In introducing the motion, Faith and Order subcommittee chair Scott Johnson said, “the committee made this recommendation knowing that discipling occurs in a variety of venues and sought to confirm those in extension ministries. It was not intended to deemphasize the importance of local church ministries in making disciples, and so the recommendation comes before you.”
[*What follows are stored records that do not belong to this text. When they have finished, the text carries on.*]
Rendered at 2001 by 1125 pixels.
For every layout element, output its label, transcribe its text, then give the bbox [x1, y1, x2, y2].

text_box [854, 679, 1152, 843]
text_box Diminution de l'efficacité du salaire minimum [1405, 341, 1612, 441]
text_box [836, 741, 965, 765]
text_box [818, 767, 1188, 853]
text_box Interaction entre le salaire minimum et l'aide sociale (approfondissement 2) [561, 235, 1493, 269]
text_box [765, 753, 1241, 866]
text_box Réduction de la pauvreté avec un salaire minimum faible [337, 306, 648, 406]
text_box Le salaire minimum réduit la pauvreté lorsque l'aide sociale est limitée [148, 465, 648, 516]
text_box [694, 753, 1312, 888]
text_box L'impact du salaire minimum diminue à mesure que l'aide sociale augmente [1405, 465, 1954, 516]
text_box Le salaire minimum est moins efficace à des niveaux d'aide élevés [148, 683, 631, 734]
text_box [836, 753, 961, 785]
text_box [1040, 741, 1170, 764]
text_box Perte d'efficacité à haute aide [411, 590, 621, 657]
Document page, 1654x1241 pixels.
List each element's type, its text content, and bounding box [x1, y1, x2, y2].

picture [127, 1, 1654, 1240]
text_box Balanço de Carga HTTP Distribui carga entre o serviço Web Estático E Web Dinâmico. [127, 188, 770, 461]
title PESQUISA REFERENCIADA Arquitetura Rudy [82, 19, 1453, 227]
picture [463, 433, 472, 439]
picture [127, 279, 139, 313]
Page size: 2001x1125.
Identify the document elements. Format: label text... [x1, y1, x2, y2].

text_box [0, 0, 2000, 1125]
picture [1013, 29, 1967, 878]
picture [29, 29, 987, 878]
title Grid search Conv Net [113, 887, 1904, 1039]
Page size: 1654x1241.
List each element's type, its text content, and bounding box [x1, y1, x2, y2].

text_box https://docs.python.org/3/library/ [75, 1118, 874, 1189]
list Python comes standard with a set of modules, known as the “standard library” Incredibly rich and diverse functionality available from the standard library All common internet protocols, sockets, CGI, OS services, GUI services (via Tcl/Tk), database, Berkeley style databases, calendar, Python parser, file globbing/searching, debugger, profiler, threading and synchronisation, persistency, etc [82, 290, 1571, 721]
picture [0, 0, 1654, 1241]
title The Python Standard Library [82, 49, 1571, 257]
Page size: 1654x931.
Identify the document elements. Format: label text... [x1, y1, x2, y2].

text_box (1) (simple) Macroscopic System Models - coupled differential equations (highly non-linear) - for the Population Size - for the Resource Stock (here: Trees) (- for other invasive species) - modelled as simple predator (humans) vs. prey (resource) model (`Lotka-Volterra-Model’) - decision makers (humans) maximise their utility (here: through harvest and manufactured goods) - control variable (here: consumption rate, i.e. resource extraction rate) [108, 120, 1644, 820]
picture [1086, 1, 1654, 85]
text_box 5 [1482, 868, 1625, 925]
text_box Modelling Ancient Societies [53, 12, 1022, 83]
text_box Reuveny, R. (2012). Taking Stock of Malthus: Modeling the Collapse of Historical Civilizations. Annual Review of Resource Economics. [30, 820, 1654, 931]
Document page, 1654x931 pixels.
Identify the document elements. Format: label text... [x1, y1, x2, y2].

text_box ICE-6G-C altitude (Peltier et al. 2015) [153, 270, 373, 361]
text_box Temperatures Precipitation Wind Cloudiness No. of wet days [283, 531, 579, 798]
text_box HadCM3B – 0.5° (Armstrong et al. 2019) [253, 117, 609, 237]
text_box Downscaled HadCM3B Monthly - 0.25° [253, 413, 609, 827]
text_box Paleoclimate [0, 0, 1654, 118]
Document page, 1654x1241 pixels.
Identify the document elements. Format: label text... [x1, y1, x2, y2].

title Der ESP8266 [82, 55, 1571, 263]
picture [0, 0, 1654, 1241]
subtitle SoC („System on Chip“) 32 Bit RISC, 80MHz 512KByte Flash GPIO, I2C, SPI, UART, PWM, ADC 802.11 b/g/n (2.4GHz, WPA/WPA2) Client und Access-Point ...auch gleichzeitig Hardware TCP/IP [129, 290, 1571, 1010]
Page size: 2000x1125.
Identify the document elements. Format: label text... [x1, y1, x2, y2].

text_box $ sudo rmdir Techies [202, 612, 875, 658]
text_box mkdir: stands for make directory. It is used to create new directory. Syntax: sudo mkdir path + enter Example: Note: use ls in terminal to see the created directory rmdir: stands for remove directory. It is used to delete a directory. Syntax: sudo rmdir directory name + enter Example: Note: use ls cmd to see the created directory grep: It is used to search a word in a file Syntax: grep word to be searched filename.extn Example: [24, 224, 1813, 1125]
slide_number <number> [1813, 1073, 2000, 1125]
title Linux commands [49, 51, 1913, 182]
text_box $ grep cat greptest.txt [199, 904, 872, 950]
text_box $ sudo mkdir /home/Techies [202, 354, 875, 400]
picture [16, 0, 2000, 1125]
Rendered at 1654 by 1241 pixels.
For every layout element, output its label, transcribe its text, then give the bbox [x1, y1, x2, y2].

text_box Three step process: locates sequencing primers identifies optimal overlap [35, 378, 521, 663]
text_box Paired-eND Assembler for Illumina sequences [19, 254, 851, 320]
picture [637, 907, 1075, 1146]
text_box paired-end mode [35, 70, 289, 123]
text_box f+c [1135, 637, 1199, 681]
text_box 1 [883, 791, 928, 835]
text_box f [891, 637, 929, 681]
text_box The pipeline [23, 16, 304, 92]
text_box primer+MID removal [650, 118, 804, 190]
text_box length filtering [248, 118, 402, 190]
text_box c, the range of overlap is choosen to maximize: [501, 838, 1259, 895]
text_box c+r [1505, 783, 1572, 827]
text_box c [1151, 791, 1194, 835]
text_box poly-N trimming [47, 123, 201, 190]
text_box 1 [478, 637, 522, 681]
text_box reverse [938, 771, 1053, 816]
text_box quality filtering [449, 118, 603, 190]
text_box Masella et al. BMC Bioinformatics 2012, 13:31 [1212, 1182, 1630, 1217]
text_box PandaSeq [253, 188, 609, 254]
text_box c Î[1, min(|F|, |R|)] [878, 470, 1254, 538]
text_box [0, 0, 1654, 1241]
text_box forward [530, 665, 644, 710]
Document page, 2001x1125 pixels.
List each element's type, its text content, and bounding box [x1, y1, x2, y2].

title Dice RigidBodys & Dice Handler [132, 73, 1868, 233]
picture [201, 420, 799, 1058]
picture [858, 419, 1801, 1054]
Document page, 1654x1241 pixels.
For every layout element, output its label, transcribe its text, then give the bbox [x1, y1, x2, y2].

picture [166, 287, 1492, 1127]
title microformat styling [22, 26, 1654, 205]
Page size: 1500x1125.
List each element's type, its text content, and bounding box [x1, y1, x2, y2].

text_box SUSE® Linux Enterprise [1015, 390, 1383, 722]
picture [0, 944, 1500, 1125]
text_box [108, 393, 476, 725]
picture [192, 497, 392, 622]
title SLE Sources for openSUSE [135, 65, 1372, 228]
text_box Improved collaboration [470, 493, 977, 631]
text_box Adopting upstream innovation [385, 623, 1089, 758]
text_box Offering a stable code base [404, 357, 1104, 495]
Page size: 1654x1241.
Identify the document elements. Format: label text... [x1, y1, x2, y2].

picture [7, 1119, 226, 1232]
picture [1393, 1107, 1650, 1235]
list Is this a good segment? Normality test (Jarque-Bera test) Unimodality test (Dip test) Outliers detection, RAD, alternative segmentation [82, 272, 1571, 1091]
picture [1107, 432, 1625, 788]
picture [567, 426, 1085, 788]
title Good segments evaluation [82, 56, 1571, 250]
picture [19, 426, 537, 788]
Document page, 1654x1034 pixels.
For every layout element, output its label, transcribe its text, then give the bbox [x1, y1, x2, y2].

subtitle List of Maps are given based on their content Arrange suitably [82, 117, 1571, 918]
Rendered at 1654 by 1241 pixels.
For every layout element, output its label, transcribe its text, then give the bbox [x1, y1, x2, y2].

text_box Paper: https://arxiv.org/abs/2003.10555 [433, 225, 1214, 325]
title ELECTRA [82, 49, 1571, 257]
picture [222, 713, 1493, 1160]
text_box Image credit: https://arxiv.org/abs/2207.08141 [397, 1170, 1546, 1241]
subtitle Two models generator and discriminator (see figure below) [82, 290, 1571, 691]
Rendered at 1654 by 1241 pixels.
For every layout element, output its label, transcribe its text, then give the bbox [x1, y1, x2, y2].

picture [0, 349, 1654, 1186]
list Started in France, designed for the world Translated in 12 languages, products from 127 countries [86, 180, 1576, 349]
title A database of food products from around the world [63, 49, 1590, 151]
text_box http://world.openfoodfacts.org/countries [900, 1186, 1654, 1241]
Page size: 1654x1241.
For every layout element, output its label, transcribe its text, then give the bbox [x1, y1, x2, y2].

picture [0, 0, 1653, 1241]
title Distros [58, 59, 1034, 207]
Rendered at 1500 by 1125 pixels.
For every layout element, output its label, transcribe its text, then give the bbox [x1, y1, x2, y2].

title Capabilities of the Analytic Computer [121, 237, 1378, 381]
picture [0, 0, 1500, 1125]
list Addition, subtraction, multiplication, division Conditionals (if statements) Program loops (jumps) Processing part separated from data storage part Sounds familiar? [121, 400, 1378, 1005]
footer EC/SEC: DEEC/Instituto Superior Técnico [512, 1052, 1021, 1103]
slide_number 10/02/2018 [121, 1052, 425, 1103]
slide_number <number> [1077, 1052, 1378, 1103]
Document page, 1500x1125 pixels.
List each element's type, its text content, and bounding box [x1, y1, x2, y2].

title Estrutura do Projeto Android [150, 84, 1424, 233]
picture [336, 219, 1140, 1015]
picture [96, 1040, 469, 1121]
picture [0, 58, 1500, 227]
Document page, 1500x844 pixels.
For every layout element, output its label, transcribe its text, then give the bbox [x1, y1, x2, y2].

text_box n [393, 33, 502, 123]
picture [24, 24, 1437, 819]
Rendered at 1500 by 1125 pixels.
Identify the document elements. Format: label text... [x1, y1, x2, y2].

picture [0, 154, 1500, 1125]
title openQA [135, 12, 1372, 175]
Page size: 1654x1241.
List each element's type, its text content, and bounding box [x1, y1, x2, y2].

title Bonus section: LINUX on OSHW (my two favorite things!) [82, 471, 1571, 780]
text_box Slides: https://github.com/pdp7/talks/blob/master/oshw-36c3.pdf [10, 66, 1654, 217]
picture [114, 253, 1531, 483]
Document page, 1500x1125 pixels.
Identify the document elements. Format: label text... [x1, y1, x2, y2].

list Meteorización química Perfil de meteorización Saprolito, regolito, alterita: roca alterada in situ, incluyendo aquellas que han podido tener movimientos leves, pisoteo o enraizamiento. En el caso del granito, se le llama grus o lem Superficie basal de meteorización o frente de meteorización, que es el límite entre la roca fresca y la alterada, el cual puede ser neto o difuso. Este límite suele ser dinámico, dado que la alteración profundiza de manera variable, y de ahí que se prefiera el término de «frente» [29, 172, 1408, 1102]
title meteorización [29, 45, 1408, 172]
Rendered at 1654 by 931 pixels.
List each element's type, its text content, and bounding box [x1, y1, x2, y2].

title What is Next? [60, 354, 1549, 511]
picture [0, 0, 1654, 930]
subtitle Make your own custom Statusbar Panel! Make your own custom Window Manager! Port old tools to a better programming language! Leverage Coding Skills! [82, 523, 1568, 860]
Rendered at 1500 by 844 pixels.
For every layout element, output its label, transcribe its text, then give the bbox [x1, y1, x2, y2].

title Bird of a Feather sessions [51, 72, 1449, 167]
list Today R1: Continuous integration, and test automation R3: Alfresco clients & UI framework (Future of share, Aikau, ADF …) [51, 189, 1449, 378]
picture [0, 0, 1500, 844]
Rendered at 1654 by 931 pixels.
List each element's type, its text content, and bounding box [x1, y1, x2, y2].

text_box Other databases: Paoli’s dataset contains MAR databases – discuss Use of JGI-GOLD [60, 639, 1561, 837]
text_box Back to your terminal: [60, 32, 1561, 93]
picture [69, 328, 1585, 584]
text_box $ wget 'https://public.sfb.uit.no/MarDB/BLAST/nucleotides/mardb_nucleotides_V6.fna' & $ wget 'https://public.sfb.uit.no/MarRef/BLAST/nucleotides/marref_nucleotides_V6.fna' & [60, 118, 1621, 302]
After the vote, Stefan Schroeckenfuchs, asked presiding bishop Minerva Carcano for a moment of personal privilege. The delegate from Austria said, “I just realized that we have been spending six or seven days where we were talking about rules and many, many things. Now we just spent five minutes, or maybe three, talking about the mission of our church. What is the mission of our church? For what are we United Methodist? I just wonder why this seems to be so less important compared with other things?”
Carcano asked Schroeckenfuchs to remain at the microphone and “to lead us in a moment of prayer for the mission of this church.”
“Gracious God you have called us to be your church. You have called us to lead together with you. You have sent Jesus Christ to us, who is not only our Lord and Savior but has showed us what it means to be human beings, children of God.
“We’re loved by yourself and I thank you for this love you have shown us and I ask you that in every moment you will help us to give this love to others. When Jesus preached from the mountain he spoke of his vision, about the kingdom to come for the poor, and the mourning, and for those who do not know how to deal with the important question will be happy in residence in your heavenly kingdom. Help us be focused on what it means to be your followers. Help us to stay together. Amen.”